8th grade: Solve systems of two linear equations in two variables algebraically, and estimate solutions by graphing the equations. Solve simple cases by inspection. For example, 3x + 2y = 5 and 3x + 2y = 6 have no solution because the quantity 3x + 2y cannot simultaneously be 5 and 6.

This is the point where I do some serious head-scratching: how is *solving a system of simultaneous equations algebraically* not part of algebra?

8th grade: Understand that a function from one set (called the domain) to another set (called the range) is a rule that assigns to each element of the domain (an input) exactly one element of the range (the corresponding output). The graph of a function is the set of ordered pairs consisting of an input and the corresponding output. Function notation is not required in Grade 8.

Perhaps this is the source of grouchiness? I’ve also written about function notation being introduced too early, and I agree that 8th grade is too soon.

If one compared the Common Core standards to an “algebra” book there are omissions: in particular quadratics are kept out. I believe that’s where the bone of contention is.
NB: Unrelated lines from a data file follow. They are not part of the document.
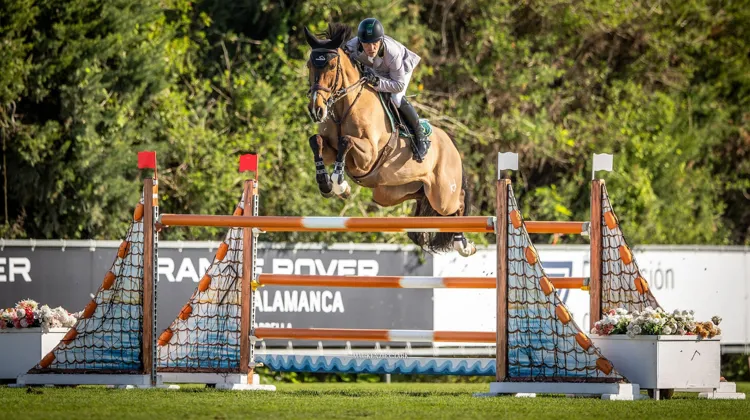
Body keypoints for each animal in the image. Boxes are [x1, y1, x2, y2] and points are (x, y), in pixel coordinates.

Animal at [303, 23, 476, 257]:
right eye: (309, 65)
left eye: (330, 66)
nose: (316, 110)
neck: (344, 108)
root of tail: (452, 146)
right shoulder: (330, 147)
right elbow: (317, 141)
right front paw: (326, 183)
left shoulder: (368, 155)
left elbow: (346, 141)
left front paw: (340, 183)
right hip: (391, 193)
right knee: (423, 203)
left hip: (442, 195)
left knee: (457, 203)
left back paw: (463, 243)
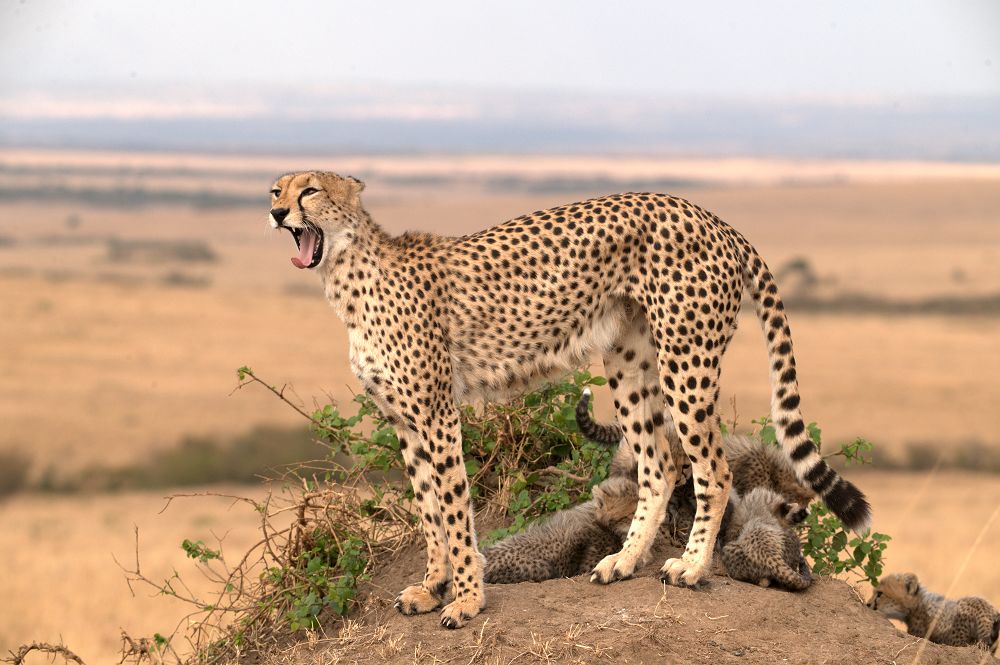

Somehow if students aren’t factoring by hand it isn’t yet algebra.

As far as I can tell, by 8th grade the Common Core standards include most of what a student needs to know about lines. In my mind, especially for non-STEM students, this is enough. Of course, feel free to disagree in the comments.

Filed under: Education, Mathematics |

David Cox, on April 12, 2010 at 10:11 am said:Honestly, I wouldn’t mind seeing quadratics left out of the 8th grade “algebra” standards. We’d better serve our students by allowing them to really wrestle with linear relationships before dumping

“being familiar with the proof of the quadratic formula by completing the square”(CA Alg.19.0) or“adding and subtracting rational expressions”(CA Alg. 13.0) on them.jd2718, on May 9, 2010 at 8:33 am said:setting a year for algebra was a mistake. is a mistake.

in fact, i think that grade level math standards are a mistake, at least by middle school

there will be some kids quite comfortable with algebra 8. maybe even algebra 7, but then geometry proof in 8th grade when they are not intellectually mature enough for proof? i put that question mark there because i know districts that regularly do that with their advanced groups, and most of the groups are not ready for geometry 8…

but there will also be kids for whom algebra is the right place to be in grade 9. and perhaps some who will need until grade 10…

not everyone learns their arithmetic (counting, 4 operations including the long versions, fractions, decimals, per cents) at the same speed. The harder fraction work, the negative numbers, the initial encounters with variables… i think these folks are wrong to assign a grade level to each one.

these folks means the common core people. and milgram.